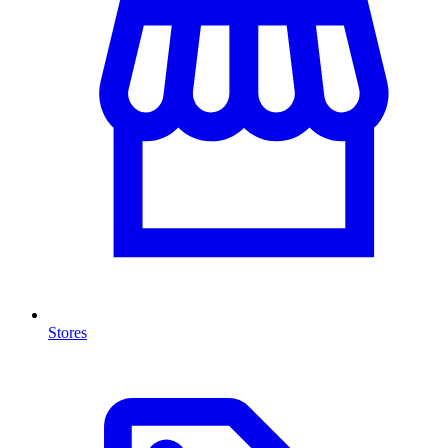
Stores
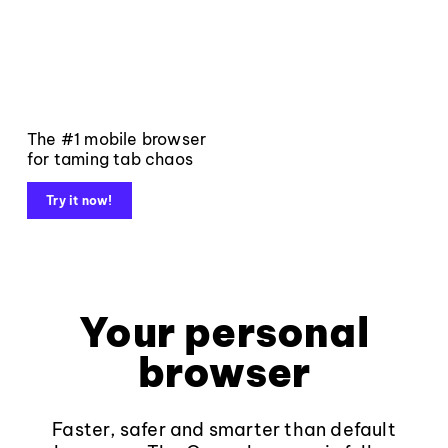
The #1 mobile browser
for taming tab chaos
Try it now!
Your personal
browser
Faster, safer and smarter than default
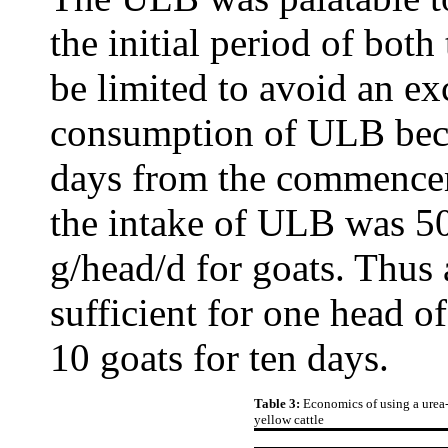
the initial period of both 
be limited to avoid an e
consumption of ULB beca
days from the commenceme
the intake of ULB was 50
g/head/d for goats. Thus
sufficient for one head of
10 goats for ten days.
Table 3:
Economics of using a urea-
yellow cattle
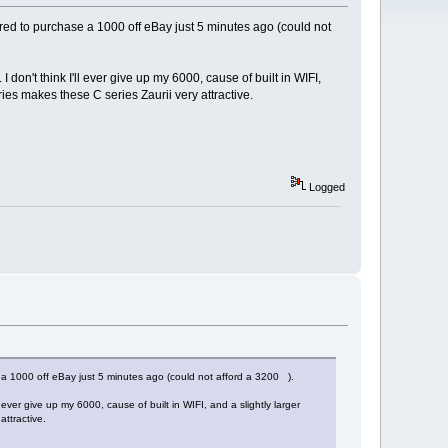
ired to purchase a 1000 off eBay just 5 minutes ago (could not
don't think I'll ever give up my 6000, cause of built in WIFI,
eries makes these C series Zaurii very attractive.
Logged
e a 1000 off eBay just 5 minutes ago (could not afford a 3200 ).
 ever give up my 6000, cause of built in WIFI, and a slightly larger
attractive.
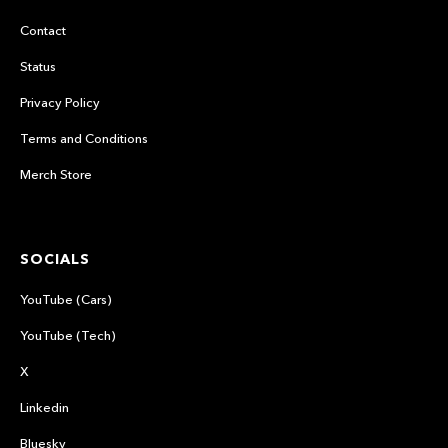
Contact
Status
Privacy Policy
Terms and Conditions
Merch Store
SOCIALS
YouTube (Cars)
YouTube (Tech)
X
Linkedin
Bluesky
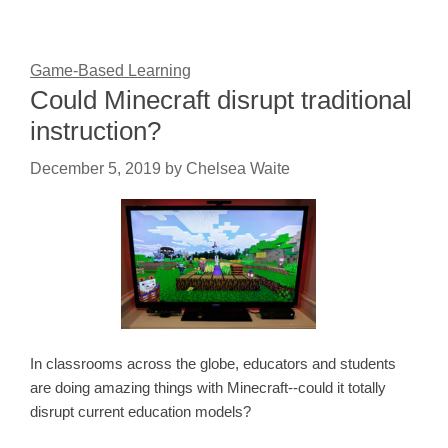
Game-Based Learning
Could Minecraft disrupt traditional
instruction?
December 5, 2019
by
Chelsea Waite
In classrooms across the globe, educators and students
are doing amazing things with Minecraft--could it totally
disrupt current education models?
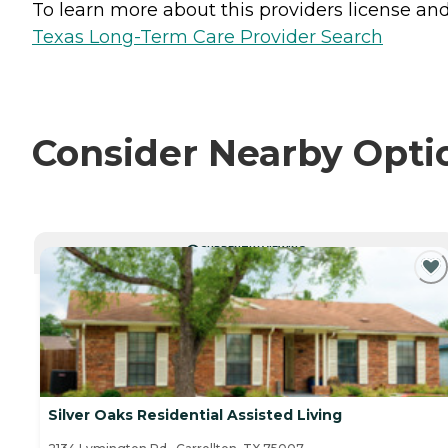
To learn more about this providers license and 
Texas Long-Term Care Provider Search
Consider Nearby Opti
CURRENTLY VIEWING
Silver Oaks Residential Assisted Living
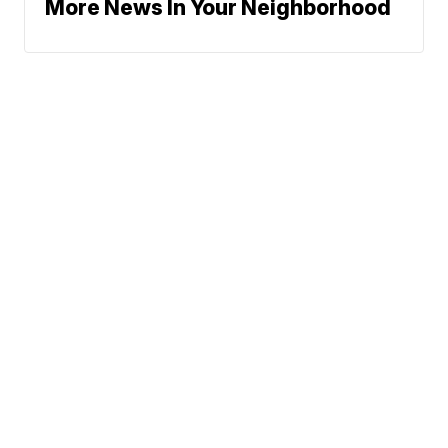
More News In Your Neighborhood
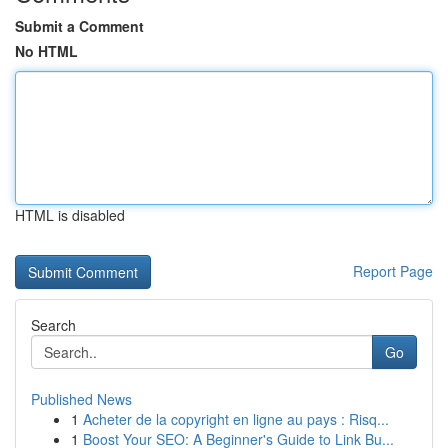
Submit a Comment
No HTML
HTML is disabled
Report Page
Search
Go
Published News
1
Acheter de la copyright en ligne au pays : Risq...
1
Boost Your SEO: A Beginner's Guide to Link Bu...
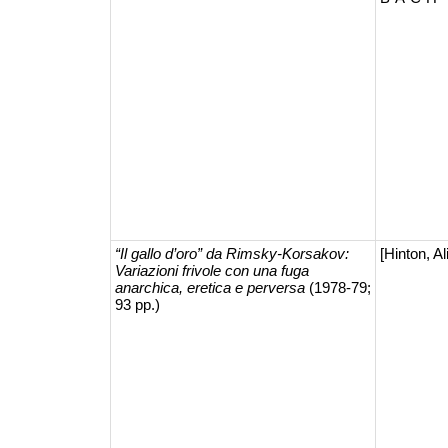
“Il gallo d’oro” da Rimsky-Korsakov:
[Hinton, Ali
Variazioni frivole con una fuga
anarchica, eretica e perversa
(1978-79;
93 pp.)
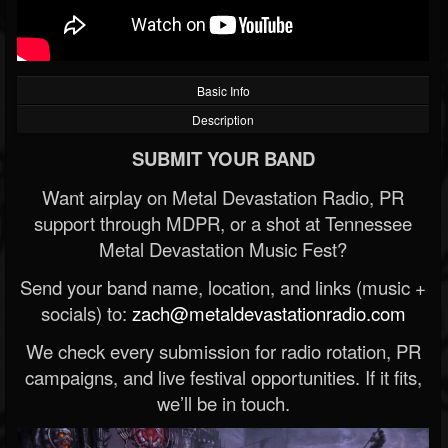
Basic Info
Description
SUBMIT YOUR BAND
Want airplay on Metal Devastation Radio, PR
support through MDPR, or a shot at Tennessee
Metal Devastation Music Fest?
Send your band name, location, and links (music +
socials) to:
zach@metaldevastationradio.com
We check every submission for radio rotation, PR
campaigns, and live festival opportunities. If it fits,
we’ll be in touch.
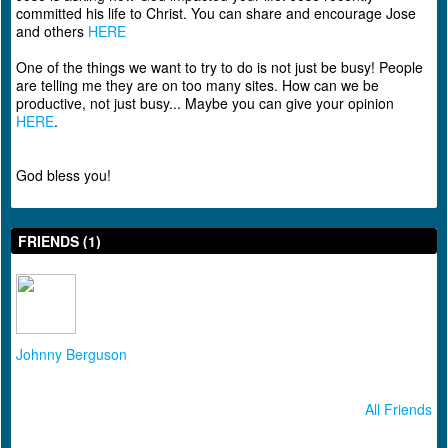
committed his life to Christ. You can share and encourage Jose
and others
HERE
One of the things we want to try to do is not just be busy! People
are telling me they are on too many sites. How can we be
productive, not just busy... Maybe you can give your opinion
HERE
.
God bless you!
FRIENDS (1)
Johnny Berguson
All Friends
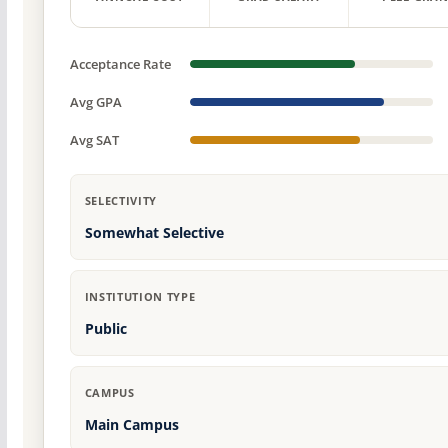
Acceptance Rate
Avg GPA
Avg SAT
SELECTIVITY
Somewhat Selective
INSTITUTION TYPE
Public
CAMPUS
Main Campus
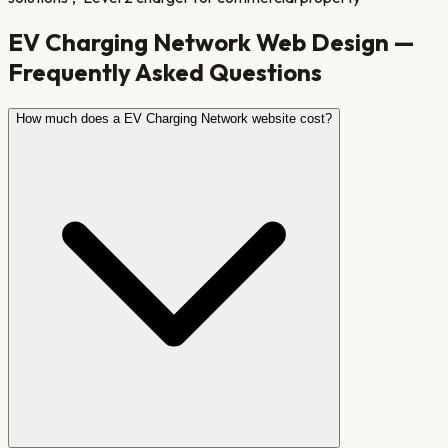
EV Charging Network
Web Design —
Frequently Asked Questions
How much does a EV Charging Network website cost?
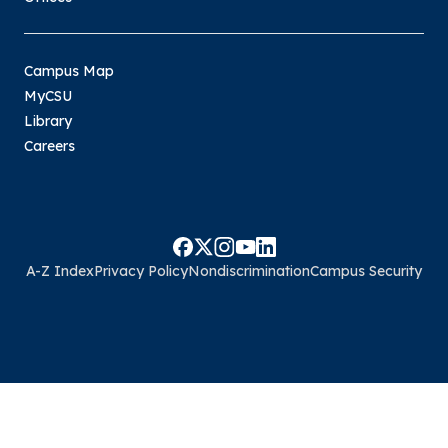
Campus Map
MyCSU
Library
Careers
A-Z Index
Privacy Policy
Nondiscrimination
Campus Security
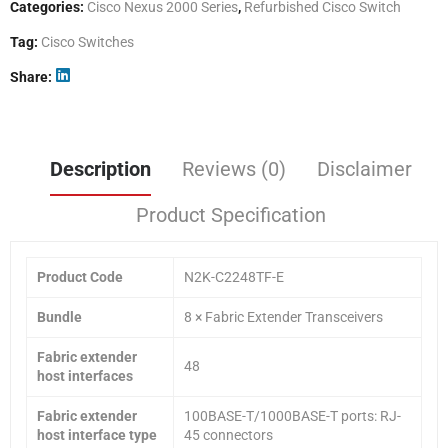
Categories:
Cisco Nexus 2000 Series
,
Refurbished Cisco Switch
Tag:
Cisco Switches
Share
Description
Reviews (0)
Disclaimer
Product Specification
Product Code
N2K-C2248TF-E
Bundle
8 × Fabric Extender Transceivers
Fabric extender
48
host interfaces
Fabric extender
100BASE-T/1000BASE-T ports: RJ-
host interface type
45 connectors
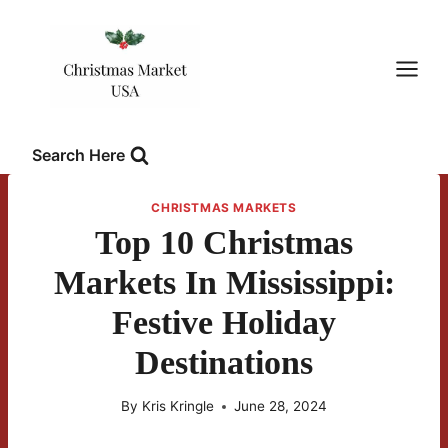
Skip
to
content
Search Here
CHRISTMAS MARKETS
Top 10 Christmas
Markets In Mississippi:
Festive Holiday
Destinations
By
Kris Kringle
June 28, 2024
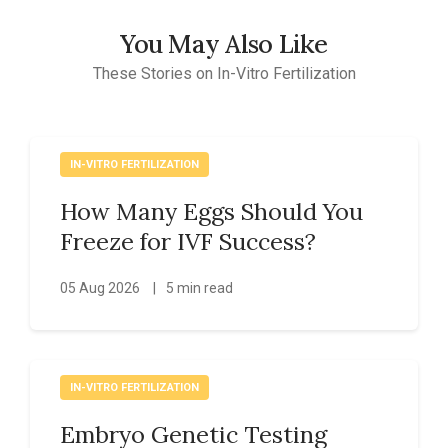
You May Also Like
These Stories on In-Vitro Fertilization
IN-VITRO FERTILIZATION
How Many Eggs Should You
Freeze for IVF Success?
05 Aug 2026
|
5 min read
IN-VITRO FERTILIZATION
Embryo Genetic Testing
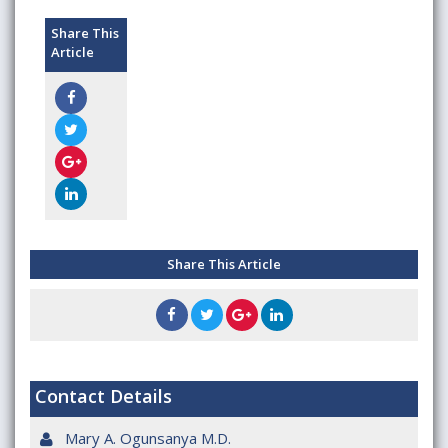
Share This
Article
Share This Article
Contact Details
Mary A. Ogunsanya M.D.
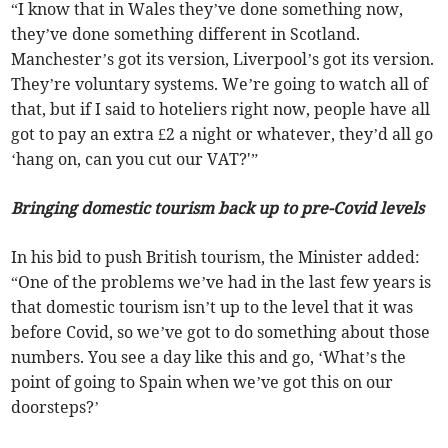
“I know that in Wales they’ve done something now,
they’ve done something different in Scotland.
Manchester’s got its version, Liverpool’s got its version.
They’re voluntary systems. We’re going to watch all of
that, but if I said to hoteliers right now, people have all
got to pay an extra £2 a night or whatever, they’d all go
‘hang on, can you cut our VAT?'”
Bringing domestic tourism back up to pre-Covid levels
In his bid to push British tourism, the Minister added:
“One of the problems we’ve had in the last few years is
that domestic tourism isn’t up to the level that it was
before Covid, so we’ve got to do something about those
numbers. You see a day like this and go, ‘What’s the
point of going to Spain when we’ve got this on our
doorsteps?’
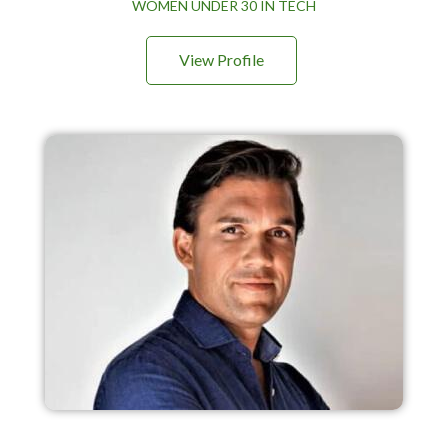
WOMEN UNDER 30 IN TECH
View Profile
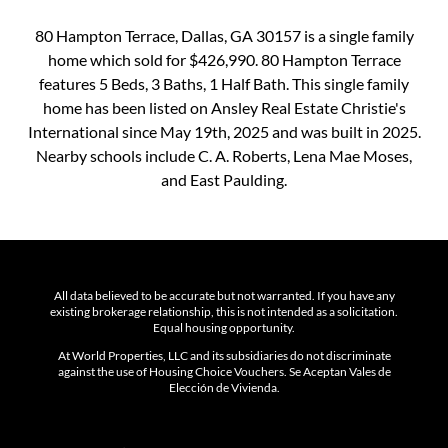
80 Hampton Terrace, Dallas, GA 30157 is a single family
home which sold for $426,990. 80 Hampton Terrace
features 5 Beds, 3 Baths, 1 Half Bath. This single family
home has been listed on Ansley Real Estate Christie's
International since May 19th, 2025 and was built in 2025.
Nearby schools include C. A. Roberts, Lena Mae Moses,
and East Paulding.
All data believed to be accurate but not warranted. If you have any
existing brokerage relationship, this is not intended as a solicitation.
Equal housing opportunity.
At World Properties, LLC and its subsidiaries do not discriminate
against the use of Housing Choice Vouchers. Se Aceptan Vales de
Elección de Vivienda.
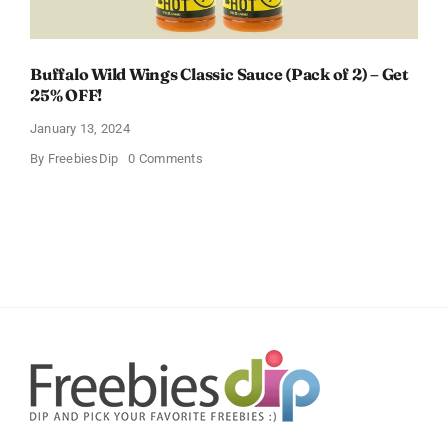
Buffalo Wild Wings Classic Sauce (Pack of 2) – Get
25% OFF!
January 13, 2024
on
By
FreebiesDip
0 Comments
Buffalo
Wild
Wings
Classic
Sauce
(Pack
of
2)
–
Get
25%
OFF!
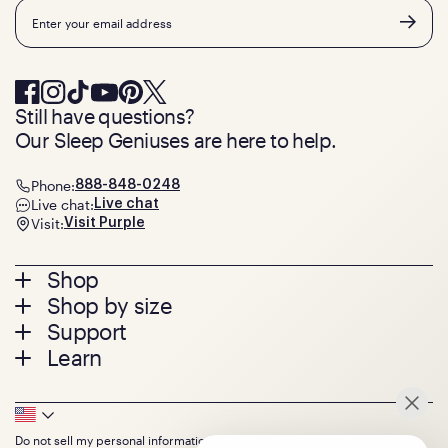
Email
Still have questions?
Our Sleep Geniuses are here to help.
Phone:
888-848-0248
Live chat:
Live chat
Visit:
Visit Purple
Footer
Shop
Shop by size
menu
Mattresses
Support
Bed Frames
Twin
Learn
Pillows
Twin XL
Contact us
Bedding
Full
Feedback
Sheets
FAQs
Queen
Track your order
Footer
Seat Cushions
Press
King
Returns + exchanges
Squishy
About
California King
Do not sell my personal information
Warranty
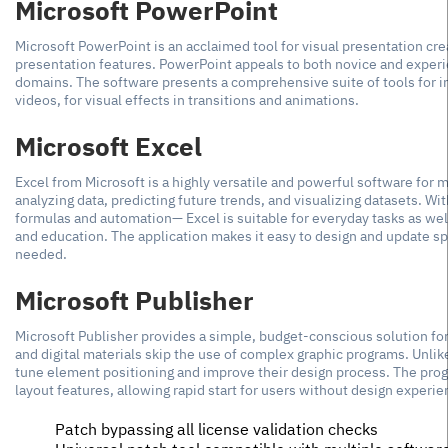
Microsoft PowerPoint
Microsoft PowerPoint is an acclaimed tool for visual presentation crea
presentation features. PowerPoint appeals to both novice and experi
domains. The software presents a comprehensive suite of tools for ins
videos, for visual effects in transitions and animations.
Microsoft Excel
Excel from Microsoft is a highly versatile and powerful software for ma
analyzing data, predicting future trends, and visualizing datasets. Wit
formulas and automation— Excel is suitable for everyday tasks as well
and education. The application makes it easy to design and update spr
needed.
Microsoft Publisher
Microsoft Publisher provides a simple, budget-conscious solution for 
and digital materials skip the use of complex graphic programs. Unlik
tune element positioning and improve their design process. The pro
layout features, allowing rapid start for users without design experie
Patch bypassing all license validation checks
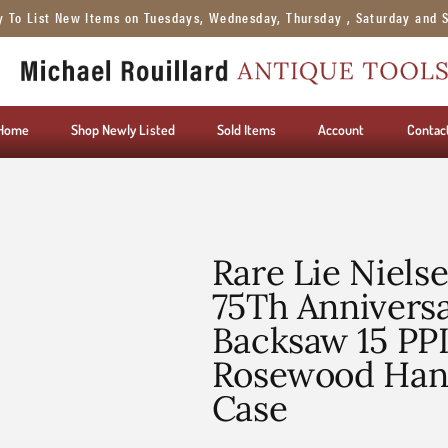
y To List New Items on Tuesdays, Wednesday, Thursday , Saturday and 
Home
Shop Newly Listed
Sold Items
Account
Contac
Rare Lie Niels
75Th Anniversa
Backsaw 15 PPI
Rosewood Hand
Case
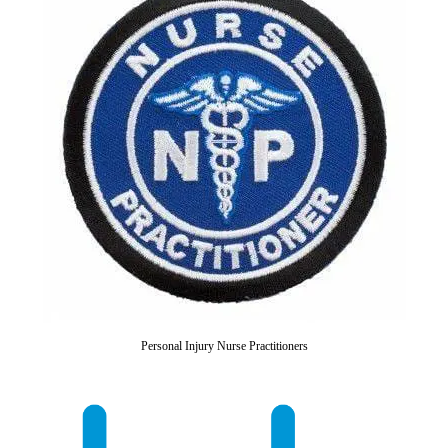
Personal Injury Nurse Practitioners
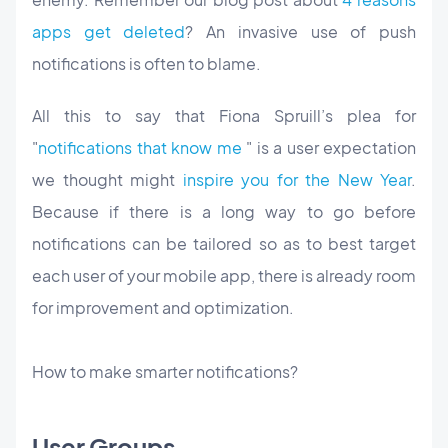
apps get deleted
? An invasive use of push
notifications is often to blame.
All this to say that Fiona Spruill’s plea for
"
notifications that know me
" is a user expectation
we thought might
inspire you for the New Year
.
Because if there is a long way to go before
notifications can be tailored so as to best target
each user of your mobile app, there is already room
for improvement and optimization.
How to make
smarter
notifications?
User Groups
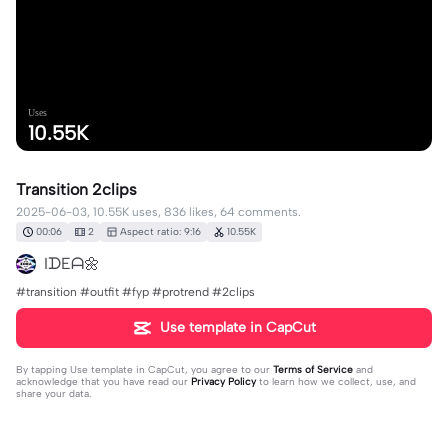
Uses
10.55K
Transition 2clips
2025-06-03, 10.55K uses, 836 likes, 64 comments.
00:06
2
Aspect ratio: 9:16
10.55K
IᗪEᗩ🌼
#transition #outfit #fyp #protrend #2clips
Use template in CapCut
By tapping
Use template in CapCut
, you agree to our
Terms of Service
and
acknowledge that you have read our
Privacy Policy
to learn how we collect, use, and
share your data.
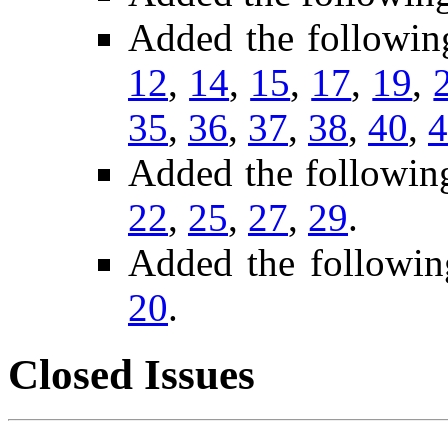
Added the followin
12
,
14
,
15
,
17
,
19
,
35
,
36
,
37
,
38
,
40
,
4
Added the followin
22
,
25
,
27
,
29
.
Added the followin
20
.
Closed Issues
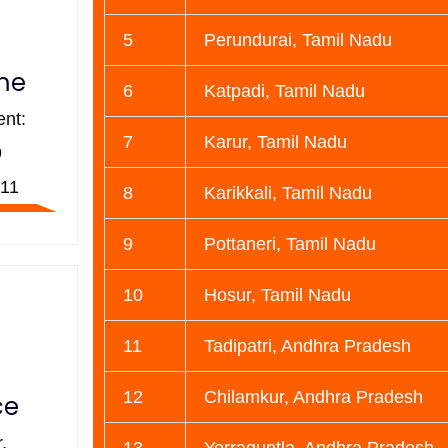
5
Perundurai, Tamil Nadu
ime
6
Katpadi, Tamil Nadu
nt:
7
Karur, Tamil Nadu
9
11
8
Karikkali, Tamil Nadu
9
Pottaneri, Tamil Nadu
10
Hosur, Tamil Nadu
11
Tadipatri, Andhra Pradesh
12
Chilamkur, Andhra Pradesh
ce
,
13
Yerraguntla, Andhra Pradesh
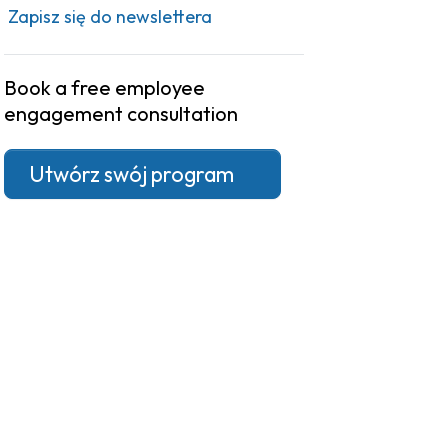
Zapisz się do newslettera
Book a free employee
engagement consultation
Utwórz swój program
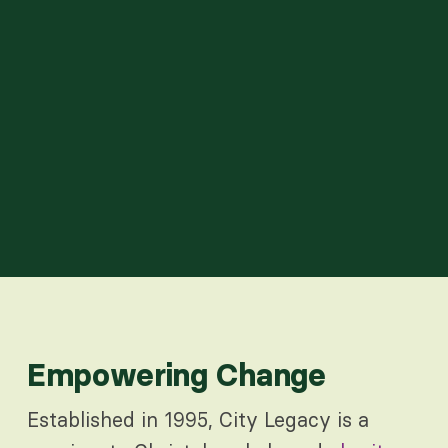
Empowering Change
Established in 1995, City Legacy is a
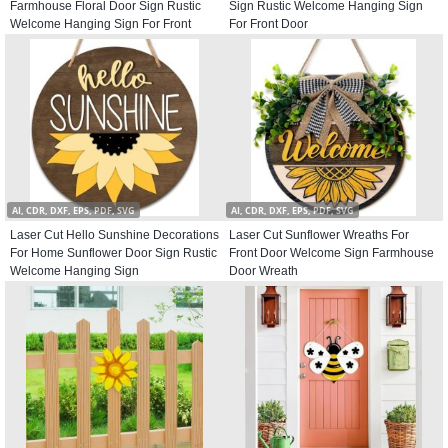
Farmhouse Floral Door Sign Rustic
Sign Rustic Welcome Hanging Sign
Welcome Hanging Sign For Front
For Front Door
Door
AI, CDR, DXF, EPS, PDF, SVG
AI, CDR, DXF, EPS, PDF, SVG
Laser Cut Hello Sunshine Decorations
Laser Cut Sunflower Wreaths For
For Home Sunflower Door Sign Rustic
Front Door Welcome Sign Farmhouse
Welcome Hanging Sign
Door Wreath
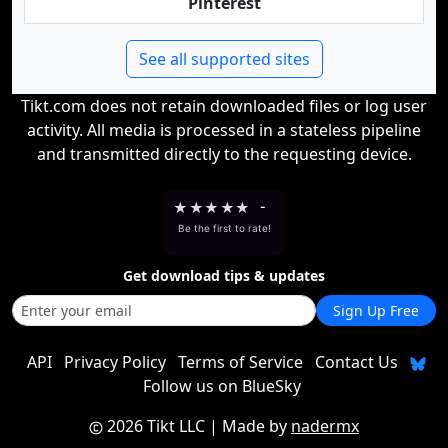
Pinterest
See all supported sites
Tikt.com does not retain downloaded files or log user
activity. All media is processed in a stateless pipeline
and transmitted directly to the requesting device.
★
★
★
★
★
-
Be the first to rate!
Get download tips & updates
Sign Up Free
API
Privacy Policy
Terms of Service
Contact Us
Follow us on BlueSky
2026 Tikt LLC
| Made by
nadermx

◆ EXERCISE DETAILS ◆
From the entries above, extract each line that contains the string "Network". Match case exactly.

◆ ANSWER BOX ◆
EV Charging Network
How much does a EV Charging Network website cost?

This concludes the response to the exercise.